Some black parents pointed out that their ethnicity is appreciated at a school like Madrona and expressed concerns over white families changing the school in the same way they've changed the neighborhood.

Ed Taylor, University of Washington dean of undergraduate academic affairs, helped establish a partnership between the school and the university. In an earlier conversation, Taylor said, "Here, you have an interesting confluence where kids living in Section 8 [low-income] housing are brought together with what might be the children of Microsoft millionaires.

"There are fundamental questions for that neighborhood: Can you thoughtfully have a multiracial school in which the needs of all kids are being met?"

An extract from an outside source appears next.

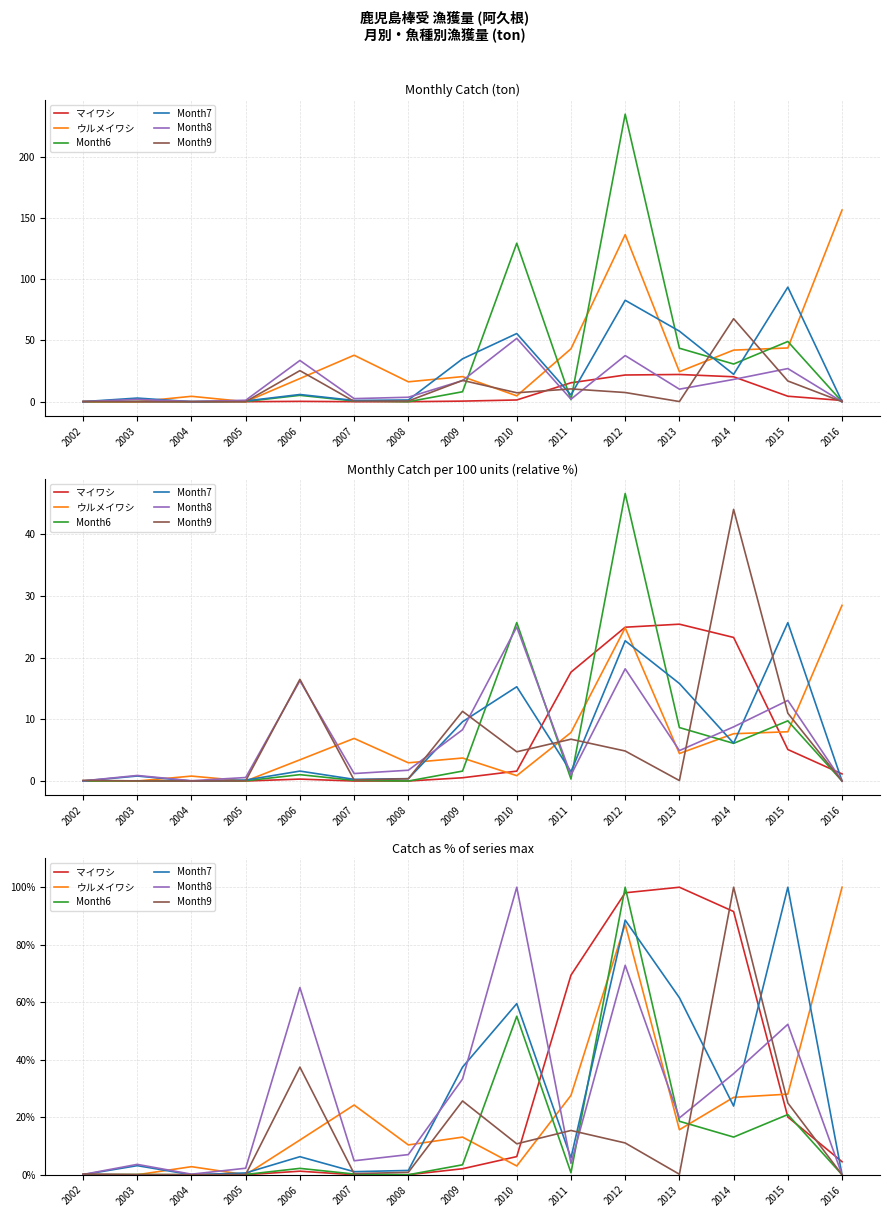

Where does the Month8 series first go above 7?

2006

Andrews' academic background and Ivy League credentials — Princeton, Stanford and Columbia universities — impressed some of the neighborhood parents when she came on board in 2004, and the white principal's race left a few to hope that she would embrace them.

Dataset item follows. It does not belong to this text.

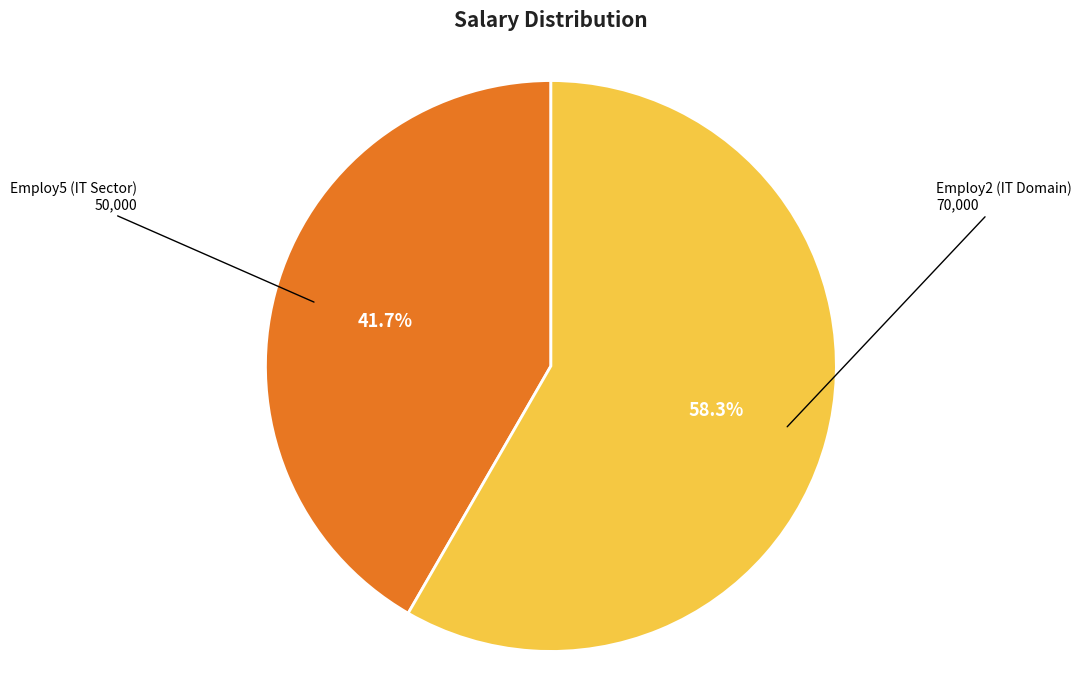

Does Employ5 (IT Sector) represent more than half of the total?

No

There were already signs of change by the time she arrived. That year, the kindergarten class of 52 kids was one of the most diverse in years, with an almost equal number of black students and white.

Steven Orser's son was one of them.

Orser, who is white, has lived in the neighborhood 12 years. He had gone to school in Baltimore with children of all races and income levels, knew the racial mix at Madrona and wanted that for his kids, too.

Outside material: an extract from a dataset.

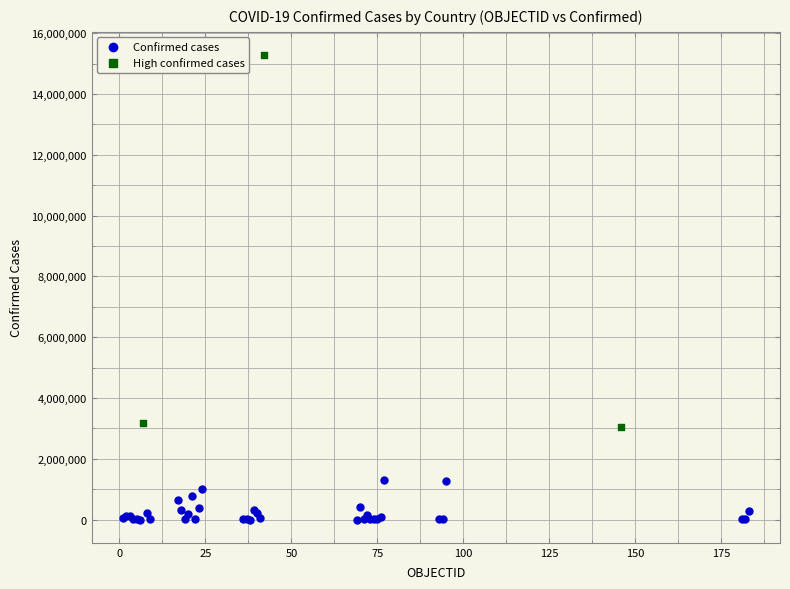

Which series reaches the minimum Y coordinate?

Confirmed cases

He became active in the school three years before his eldest was enrolled. He was among those who helped revive the PTSA, serving as its treasurer for four years and volunteering in classrooms.

But in the end, he said, he never felt welcomed. Orser said the principal seemed to dismiss suggestions for reducing class sizes or incorporating art and music programs into the curriculum — something he felt would benefit all children.

"We had financial resources and people with all kinds of skills willing to help," Orser said. "It was clear she didn't want our money and was reluctant to give us direction."

Disillusioned, Orser transferred his son at the start of this school year to Lowell Elementary School, where he tested into the gifted program.

"The saddest day of my last 10 years was the day I realized my son would no longer be at Madrona — despite everything I'd put into it."

In the fall, two years after Andrews came to Madrona, nine families with those or other concerns followed him out of the school, withdrawing 11 students in all.

They were allowed to transfer under a federal law that requires the district to offer them a choice of other Seattle schools because so few of Madrona's fourth-graders passed the Washington Assessment of Student Learning (WASL) last year.

So much for racially-integrated schools.

3 Comments:

At 1:18 PM, Anonymous Anonymous said...

How can individuals be smart enough to become wealthy/well-off (at least) and be so dumb as to even consider sending their children to an inner city school that is 75% black?

Whatever is the disconnect here?

vv

 
At 4:23 PM, Anonymous Anonymous said...

vv,
White liberals/leftists are prehaps some of the stupidest people around. It has never ceased to amaze me either because many of them are quite well off, if not wealthy. Maybe it is some kind of guilt thing.
The only problem with these people is that they don't just spend their own money or fuck up their own kid's lives, but they use my cash too for all kinds of social programs that are really just handouts for addicts, welfare queens, "artists, gays, etc...and have contributed to really fucking up the US in many ways. Then they try and prevent law abiding folks like myself from actually protecting our lives and property when these animals are let out of their cages.
However, I love it when they get a good dose of reality shoved up their asses. Endlessly funny for me. I have to laugh. Especially when the minorities that are supposed to thank them or love them back hate them anyway and aren't ashamed to say so. If that idiot didn't feel "welcome" at that school, I suggest he saty out of certain parts of town!

 
At 9:06 AM, Anonymous Anonymous said...

vv,

To be capable of doing the "mental gymnastics" necessary to convince yourself that liberal views on race are correct requires a lot of intelligence.

These people lack logic, not intelligence.